▶ [Work instruction] Copy out each line below in which the string "BÍCH" appears.

▶ [Available records]

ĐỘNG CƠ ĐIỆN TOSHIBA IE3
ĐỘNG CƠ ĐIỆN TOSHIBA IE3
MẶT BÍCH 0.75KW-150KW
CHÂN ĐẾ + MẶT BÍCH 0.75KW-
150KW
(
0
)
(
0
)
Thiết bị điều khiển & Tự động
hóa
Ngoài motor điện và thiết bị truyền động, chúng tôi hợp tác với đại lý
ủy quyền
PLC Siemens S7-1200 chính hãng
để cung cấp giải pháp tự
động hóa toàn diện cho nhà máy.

...

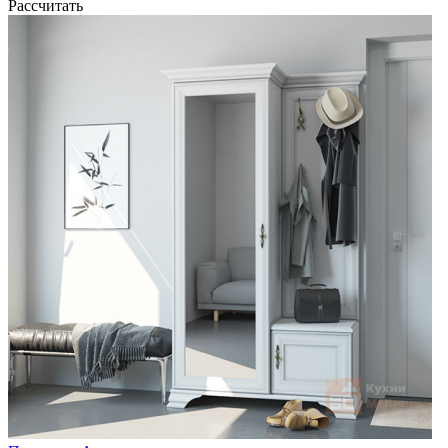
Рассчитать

▶ [Task response]
MẶT BÍCH 0.75KW-150KW
CHÂN ĐẾ + MẶT BÍCH 0.75KW-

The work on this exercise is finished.